Every now and then I get a glimpse at what my life was like Before. It’s so alien. I’ll see my own photo and I’ll not recognize myself. I want that feeling back. I want to feel like tomorrow is promised again. I don’t want to face my own mortality like this. I don’t want to feel death so close anymore. I don’t want to be heavy with grief. But I am. And I look at those pictures it’s like life, revisited.

Image

Ive started beating the crap out of my body with exercise. Eating right wasn’t working fast enough. I have just over 15lbs gone in the last 5 weeks. It hurts to move, but at the same time the ache reminds me that I’m still alive and that I’m still breathing even though most days I feel like I’m merely existing in my own little world. I’m trying to learn to love it. I’m not there yet, but I know it will make me healthier and stronger for Everlee’s brother or sister.

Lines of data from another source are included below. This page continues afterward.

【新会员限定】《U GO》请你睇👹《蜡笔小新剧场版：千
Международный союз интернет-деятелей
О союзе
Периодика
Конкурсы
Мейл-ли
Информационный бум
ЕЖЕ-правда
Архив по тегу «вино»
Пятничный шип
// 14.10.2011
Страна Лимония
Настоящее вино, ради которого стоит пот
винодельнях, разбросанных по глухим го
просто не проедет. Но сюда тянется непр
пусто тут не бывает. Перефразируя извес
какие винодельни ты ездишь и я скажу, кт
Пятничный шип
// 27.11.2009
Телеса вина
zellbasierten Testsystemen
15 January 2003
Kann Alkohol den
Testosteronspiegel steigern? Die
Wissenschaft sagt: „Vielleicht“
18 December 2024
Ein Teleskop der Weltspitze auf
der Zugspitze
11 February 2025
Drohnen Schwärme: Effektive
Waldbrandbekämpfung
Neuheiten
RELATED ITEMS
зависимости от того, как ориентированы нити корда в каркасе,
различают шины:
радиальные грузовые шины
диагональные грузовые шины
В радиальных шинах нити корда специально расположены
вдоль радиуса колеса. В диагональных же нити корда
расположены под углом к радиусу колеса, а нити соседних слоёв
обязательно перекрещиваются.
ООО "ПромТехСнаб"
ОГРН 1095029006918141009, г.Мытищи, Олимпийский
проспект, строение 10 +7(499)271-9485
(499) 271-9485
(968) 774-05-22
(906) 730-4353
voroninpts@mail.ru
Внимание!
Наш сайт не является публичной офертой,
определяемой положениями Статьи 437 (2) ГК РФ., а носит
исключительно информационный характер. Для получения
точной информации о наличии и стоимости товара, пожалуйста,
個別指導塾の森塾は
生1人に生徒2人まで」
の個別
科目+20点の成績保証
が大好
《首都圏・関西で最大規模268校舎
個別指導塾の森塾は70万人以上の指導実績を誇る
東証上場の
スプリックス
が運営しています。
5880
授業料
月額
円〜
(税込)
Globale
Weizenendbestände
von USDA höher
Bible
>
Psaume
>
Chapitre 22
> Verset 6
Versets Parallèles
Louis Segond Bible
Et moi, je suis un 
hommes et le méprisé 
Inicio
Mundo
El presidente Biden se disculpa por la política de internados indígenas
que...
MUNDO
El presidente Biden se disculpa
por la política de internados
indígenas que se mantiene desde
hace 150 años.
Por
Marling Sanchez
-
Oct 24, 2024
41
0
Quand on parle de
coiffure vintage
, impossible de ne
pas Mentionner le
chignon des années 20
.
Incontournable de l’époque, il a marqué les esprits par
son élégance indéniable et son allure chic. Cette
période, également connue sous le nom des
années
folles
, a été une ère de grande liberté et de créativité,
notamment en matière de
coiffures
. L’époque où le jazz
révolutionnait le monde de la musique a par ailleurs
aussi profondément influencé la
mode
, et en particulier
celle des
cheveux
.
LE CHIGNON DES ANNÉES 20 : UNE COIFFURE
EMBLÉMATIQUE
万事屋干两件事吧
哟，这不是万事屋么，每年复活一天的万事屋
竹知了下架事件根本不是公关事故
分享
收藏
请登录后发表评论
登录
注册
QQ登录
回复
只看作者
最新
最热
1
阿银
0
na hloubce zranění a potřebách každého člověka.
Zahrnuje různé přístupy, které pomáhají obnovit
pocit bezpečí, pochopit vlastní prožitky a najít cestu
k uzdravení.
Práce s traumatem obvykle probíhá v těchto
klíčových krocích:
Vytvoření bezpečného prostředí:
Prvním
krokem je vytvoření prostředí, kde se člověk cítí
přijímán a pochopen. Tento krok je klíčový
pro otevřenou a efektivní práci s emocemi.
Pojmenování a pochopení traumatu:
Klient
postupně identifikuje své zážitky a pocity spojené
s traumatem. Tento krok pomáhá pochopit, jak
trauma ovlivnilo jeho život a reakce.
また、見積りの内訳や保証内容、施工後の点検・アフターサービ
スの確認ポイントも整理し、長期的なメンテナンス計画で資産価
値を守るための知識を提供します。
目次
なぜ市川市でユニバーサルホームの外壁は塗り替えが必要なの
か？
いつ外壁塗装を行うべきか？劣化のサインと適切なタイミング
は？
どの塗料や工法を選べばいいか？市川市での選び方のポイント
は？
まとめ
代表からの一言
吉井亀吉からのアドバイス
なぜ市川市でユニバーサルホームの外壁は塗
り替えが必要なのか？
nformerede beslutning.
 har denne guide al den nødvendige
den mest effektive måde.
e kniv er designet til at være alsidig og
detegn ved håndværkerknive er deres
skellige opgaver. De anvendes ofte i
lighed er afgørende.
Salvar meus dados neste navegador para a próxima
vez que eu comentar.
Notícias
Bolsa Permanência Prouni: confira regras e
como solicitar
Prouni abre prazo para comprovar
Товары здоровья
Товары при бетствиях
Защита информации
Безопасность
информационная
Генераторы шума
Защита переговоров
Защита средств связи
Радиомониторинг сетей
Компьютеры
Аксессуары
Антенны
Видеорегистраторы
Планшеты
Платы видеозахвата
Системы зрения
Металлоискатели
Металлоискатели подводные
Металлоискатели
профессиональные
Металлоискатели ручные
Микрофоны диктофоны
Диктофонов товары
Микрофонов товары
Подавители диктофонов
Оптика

It’s easy sometimes for me to hide behind my screen and interact with people this way. No one has to see the sadness in my eyes or hear the cracks in my voices. No one has to watch my eyes well up and my body recoil as I learn to live with discomforts of being this new me. It’s easy to type “:)” or “haha” to fool other people. I do it every day. That’s why I love social media so much. You can create a persona and no one is any wiser. But here, in this space where everyone sees me as who I really am, I don’t have to hide. And although my blogs are honest, and real and sometimes painful and self loathing they’re who I am right now. But readers I want you to know, that no matter how far down I am, I will always be fighting to get back to that place where I can smile and feel happy again. Because here, I’m Everlee’s mom, and I’ll always fight to make her proud of me.

The Happiest Place on Earth

These last two and a half months have been absolute and utter hell. No one should ever have to lose a child. No one. And I’m not going to pretend that being here in the happiest place on earth has eased that pain even the tiniest bit. But if we had to learn to start over again, I’m glad we chose to do it here. There’s magic and hope at the turn of every corner and it gives me a little bit of hope that maybe, just maybe, I will be able to be happy again some day. They say this is the place where wishes come true, and all I wish for is to find peace again.